* [YOUR ASSIGNMENT]:
Copy the lines between the one containing "Lasă un răspuns" and the one containing "mediante programas de educación y", inclusive, leaving the pictures out of your answer.
--- START ---
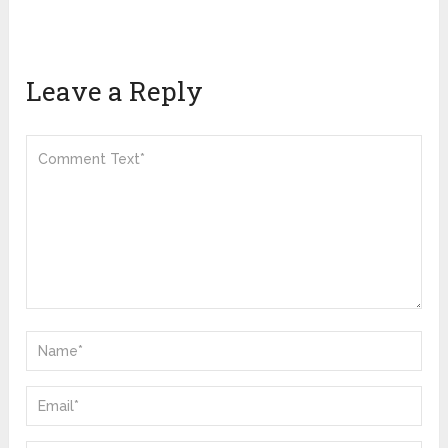
Leave a Reply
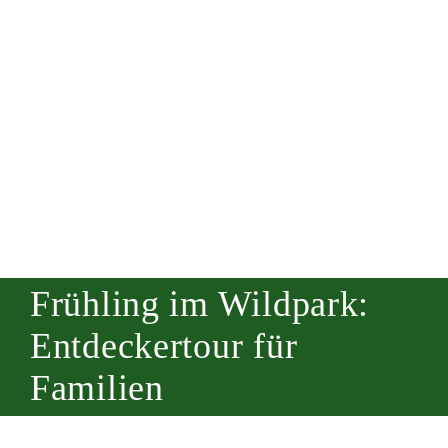
Frühling im Wildpark:
Entdeckertour für
Familien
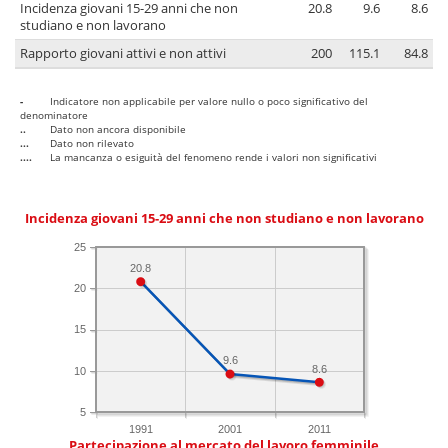
Incidenza giovani 15-29 anni che non
20.8
9.6
8.6
studiano e non lavorano
Rapporto giovani attivi e non attivi
200
115.1
84.8
-
Indicatore non applicabile per valore nullo o poco significativo del
denominatore
..
Dato non ancora disponibile
...
Dato non rilevato
....
La mancanza o esiguità del fenomeno rende i valori non significativi
Incidenza giovani 15-29 anni che non studiano e non lavorano
25
20.8
20
15
9.6
8.6
10
5
1991
2001
2011
Partecipazione al mercato del lavoro femminile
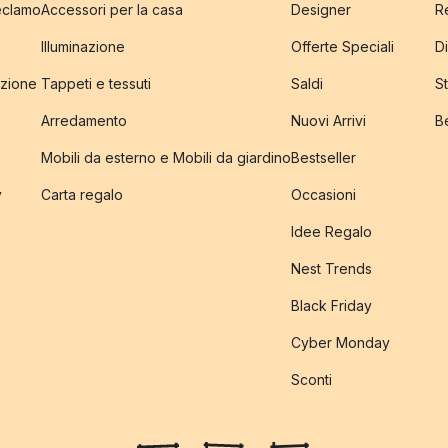
reclamo
Accessori per la casa
Designer
R
Illuminazione
Offerte Speciali
Di
izione
Tappeti e tessuti
Saldi
S
Arredamento
Nuovi Arrivi
B
Mobili da esterno e Mobili da giardino
Bestseller
y
Carta regalo
Occasioni
Idee Regalo
Nest Trends
Black Friday
Cyber Monday
Sconti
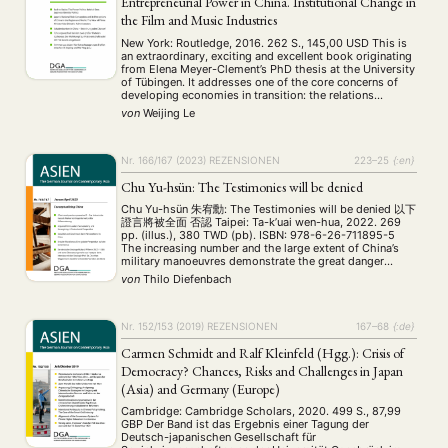
Entrepreneurial Power in China. Institutional Change in
the Film and Music Industries
New York: Routledge, 2016. 262 S., 145,00 USD This is
an extraordinary, exciting and excellent book originating
from Elena Meyer-Clement’s PhD thesis at the University
of Tübingen. It addresses one of the core concerns of
developing economies in transition: the relations
between regime stability and the institutional changes
von
Weijing Le
caused by marketization and commercialization. Plotting
the …
Nr. 166/167 (2023)
REZENSIONEN
223–25
{:en}
Chu Yu-hsün: The Testimonies will be denied
Chu Yu-hsün 朱宥勳: The Testimonies will be denied 以下
證言將被全面 否認 Taipei: Ta-k’uai wen-hua, 2022. 269
pp. (illus.), 380 TWD (pb). ISBN: 978-6-26-711895-5
The increasing number and the large extent of China’s
military manoeuvres demonstrate the great danger
Taiwan is presently facing. The threat against the island
von
Thilo Diefenbach
republic has recently gained more and more attention in
…
Nr. 152/153 (2019)
REZENSIONEN
167–68
{:de}
Carmen Schmidt and Ralf Kleinfeld (Hgg.): Crisis of
Democracy? Chances, Risks and Challenges in Japan
(Asia) and Germany (Europe)
Cambridge: Cambridge Scholars, 2020. 499 S., 87,99
GBP Der Band ist das Ergebnis einer Tagung der
Deutsch-japanischen Gesellschaft für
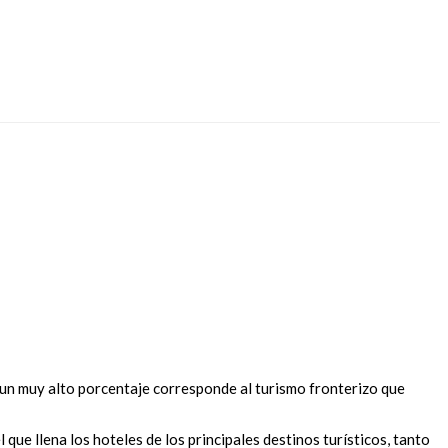
 un muy alto porcentaje corresponde al turismo fronterizo que
ue llena los hoteles de los principales destinos turísticos, tanto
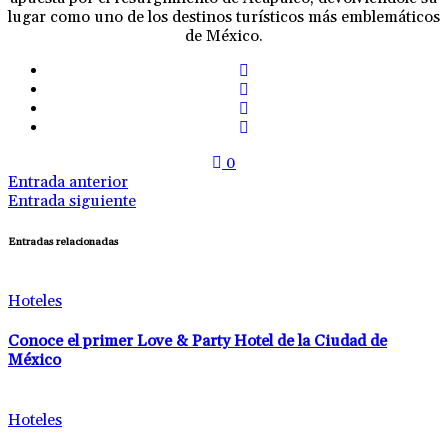
lugar como uno de los destinos turísticos más emblemáticos
de México.
0
Entrada anterior
Entrada siguiente
Entradas relacionadas
Hoteles
Conoce el primer Love & Party Hotel de la Ciudad de
México
Hoteles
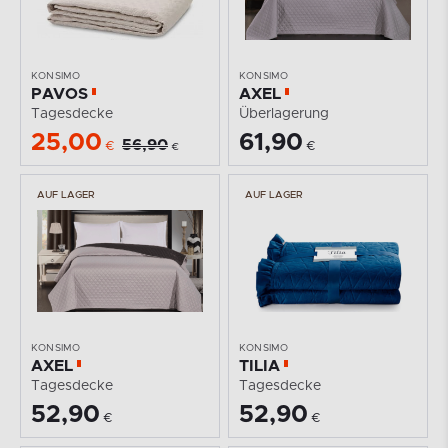
KONSIMO
KONSIMO
PAVOS
AXEL
Tagesdecke
Überlagerung
25,00
61,90
56,90
€
€
€
AUF LAGER
AUF LAGER
KONSIMO
KONSIMO
AXEL
TILIA
Tagesdecke
Tagesdecke
52,90
52,90
€
€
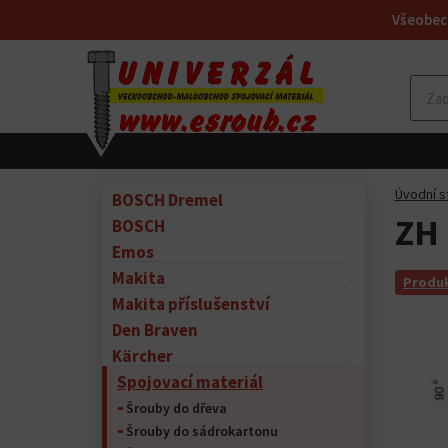
Všeobec
Úvodní s
BOSCH Dremel
ZH 
BOSCH
Emos
Makita
Produk
Makita příslušenství
Den Braven
Kärcher
Spojovací materiál
Šrouby do dřeva
Šrouby do sádrokartonu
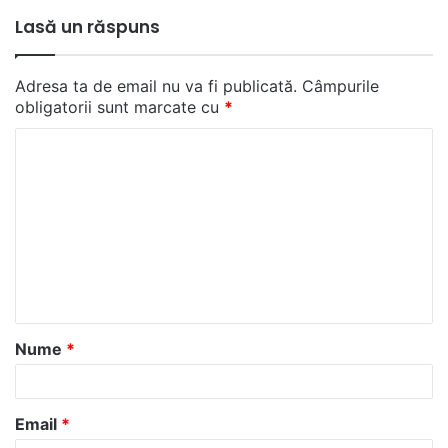
Lasă un răspuns
Adresa ta de email nu va fi publicată.
Câmpurile
obligatorii sunt marcate cu
*
C
o
m
e
n
t
a
Nume
*
r
i
u
Email
*
*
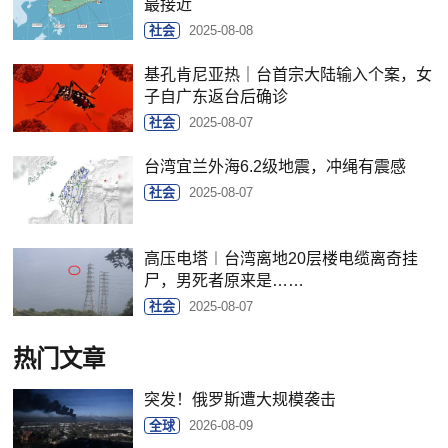
最接近
社会
2025-08-08
基孔肯尼亚热｜台首宗大陆输入个案，女
子自广东返台后确诊
社会
2025-08-07
台湾宜兰外海6.2级地震，冲绳有震感
社会
2025-08-07
高压电塔︱台湾离地20层楼电缆离奇挂
尸，男死者原来是……
社会
2025-08-07
热门文章
突发！俄罗斯遭大规模袭击
全球
2026-08-09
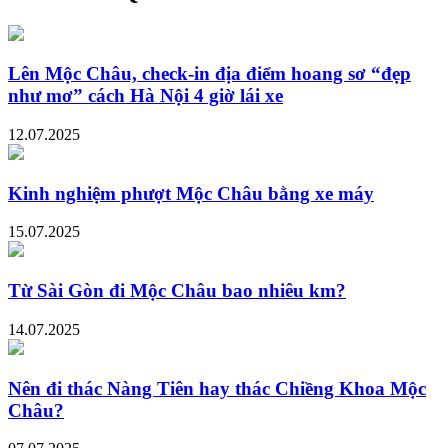
Lên Mộc Châu, check-in địa điểm hoang sơ “đẹp
như mơ” cách Hà Nội 4 giờ lái xe
12.07.2025
Kinh nghiệm phượt Mộc Châu bằng xe máy
15.07.2025
Từ Sài Gòn đi Mộc Châu bao nhiêu km?
14.07.2025
Nên đi thác Nàng Tiên hay thác Chiềng Khoa Mộc
Châu?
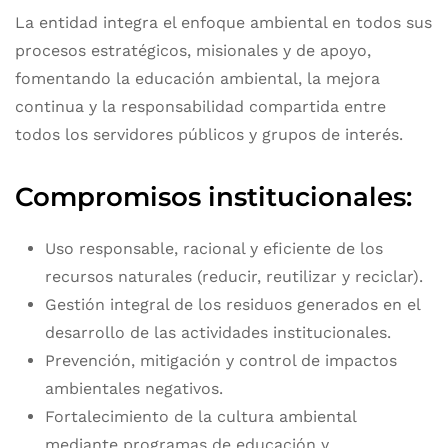
La entidad integra el enfoque ambiental en todos sus
procesos estratégicos, misionales y de apoyo,
fomentando la educación ambiental, la mejora
continua y la responsabilidad compartida entre
todos los servidores públicos y grupos de interés.
Compromisos institucionales:
Uso responsable, racional y eficiente de los
recursos naturales (reducir, reutilizar y reciclar).
Gestión integral de los residuos generados en el
desarrollo de las actividades institucionales.
Prevención, mitigación y control de impactos
ambientales negativos.
Fortalecimiento de la cultura ambiental
mediante programas de educación y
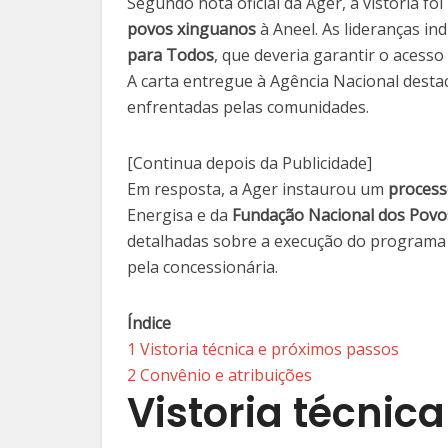
Segundo nota oficial da Ager, a vistoria fo
povos xinguanos
à Aneel. As lideranças i
para Todos
, que deveria garantir o acesso
A carta entregue à Agência Nacional destac
enfrentadas pelas comunidades.
[Continua depois da Publicidade]
Em resposta, a Ager instaurou um
processo
Energisa e da
Fundação Nacional dos Povos
detalhadas sobre a execução do programa n
pela concessionária.
Índice
1
Vistoria técnica e próximos passos
2
Convênio e atribuições
Vistoria técnic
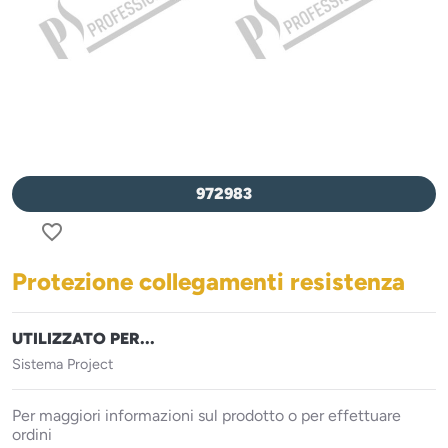
972983
favorite_border
Protezione collegamenti resistenza
UTILIZZATO PER...
Sistema Project
Per maggiori informazioni sul prodotto o per effettuare
ordini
--- END ---
* [REPLY]:
Lasă un răspuns
Adresa ta de email nu va fi publicată.
Câmpurile
obligatorii sunt marcate cu
*
C
o
m
e
n
t
a
Nume
*
r
i
u
Email
*
*
最接近
社会
2025-08-08
基孔肯尼亚热｜台首宗大陆输入个案，女
子自广东返台后确诊
社会
2025-08-07
台湾宜兰外海6.2级地震，冲绳有震感
社会
2025-08-07
高压电塔︱台湾离地20层楼电缆离奇挂
尸，男死者原来是……
社会
2025-08-07
热门文章
突发！俄罗斯遭大规模袭击
全球
2026-08-09
Lên Mộc Châu, check-in địa điểm hoang sơ “đẹp
như mơ” cách Hà Nội 4 giờ lái xe
12.07.2025
Kinh nghiệm phượt Mộc Châu bằng xe máy
15.07.2025
Từ Sài Gòn đi Mộc Châu bao nhiêu km?
14.07.2025
Nên đi thác Nàng Tiên hay thác Chiềng Khoa Mộc
Châu?
La entidad integra el enfoque ambiental en todos sus
procesos estratégicos, misionales y de apoyo,
fomentando la educación ambiental, la mejora
continua y la responsabilidad compartida entre
todos los servidores públicos y grupos de interés.
Compromisos institucionales:
Uso responsable, racional y eficiente de los
recursos naturales (reducir, reutilizar y reciclar).
Gestión integral de los residuos generados en el
desarrollo de las actividades institucionales.
Prevención, mitigación y control de impactos
ambientales negativos.
Fortalecimiento de la cultura ambiental
mediante programas de educación y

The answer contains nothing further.